**About this task:** Copy the lines from the one containing "To the nearest" up to and including the one containing "18:00-20:00 (P1)", word for word. Leave the pictures out.

**Chart reading exercises:**
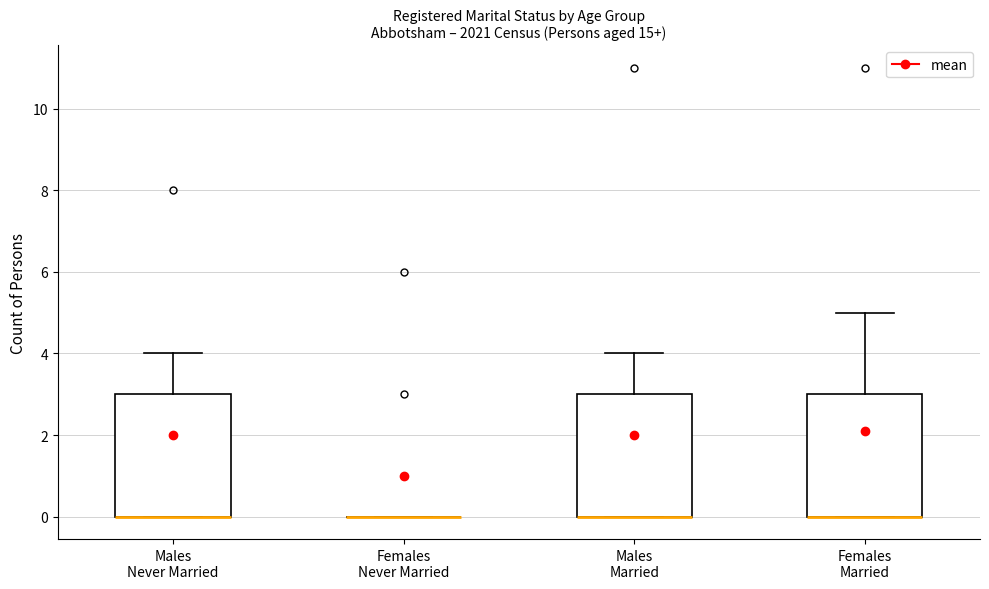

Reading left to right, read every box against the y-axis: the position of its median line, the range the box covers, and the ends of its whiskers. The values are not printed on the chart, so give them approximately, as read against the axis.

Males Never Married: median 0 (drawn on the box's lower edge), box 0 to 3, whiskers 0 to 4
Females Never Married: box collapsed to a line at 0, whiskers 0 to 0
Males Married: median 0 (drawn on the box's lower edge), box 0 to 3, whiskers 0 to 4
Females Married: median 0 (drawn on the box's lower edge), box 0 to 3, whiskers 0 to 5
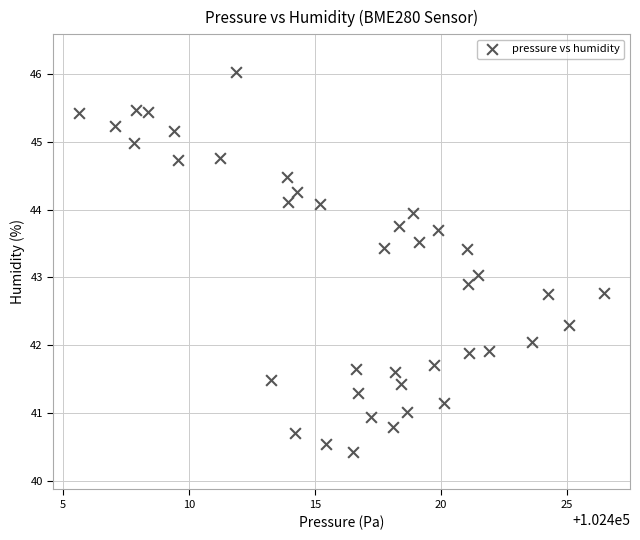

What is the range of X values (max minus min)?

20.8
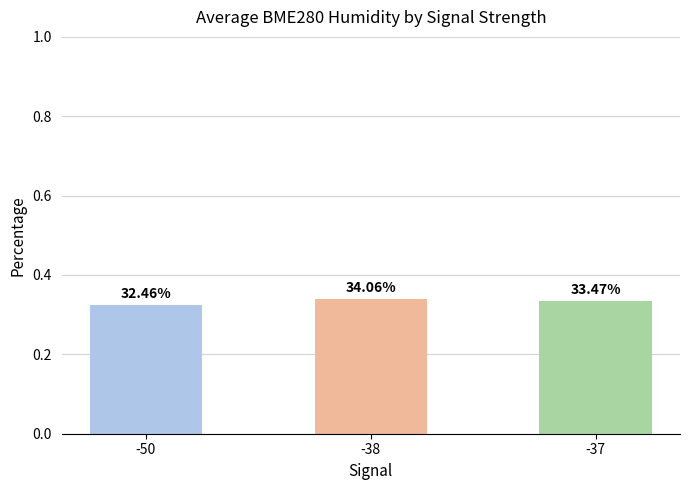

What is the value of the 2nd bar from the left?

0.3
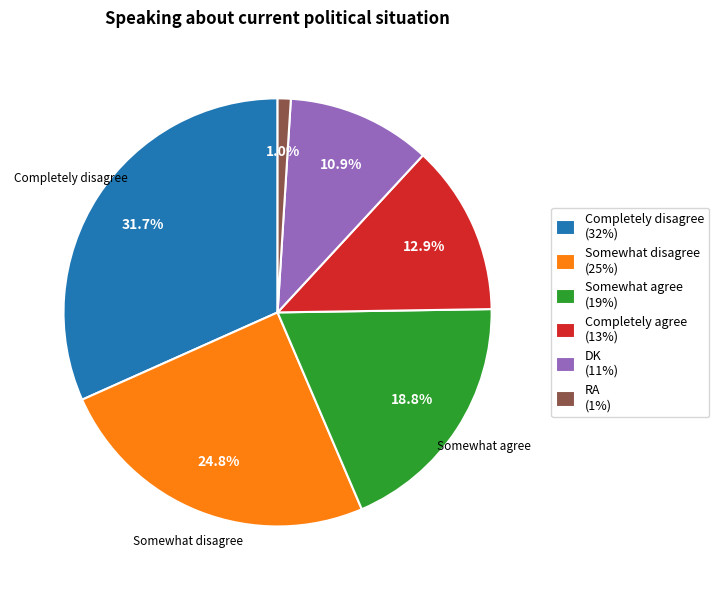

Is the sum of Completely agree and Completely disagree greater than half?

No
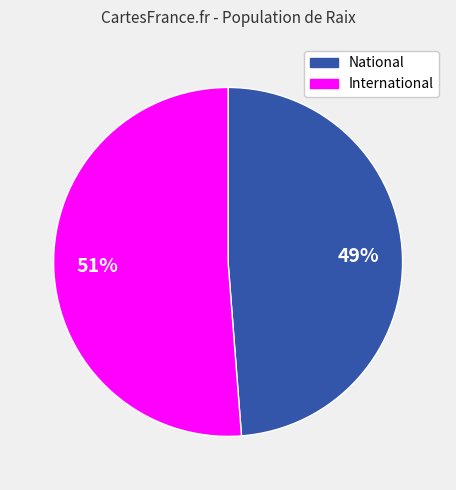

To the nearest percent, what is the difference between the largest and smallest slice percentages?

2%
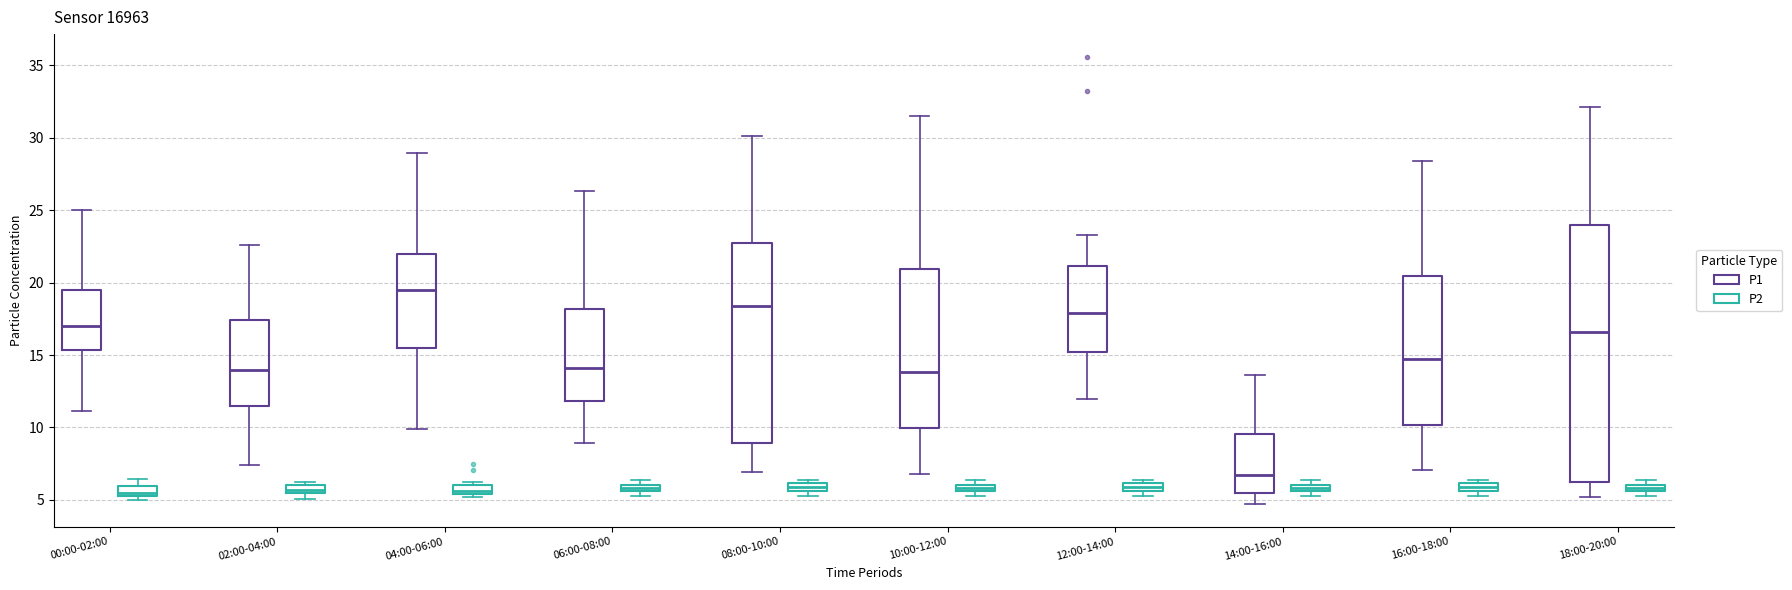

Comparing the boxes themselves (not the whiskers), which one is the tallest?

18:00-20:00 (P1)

**Response:**
To the nearest percent, what is the difference between the largest and smallest slice percentages?

2%

Comparing the boxes themselves (not the whiskers), which one is the tallest?

18:00-20:00 (P1)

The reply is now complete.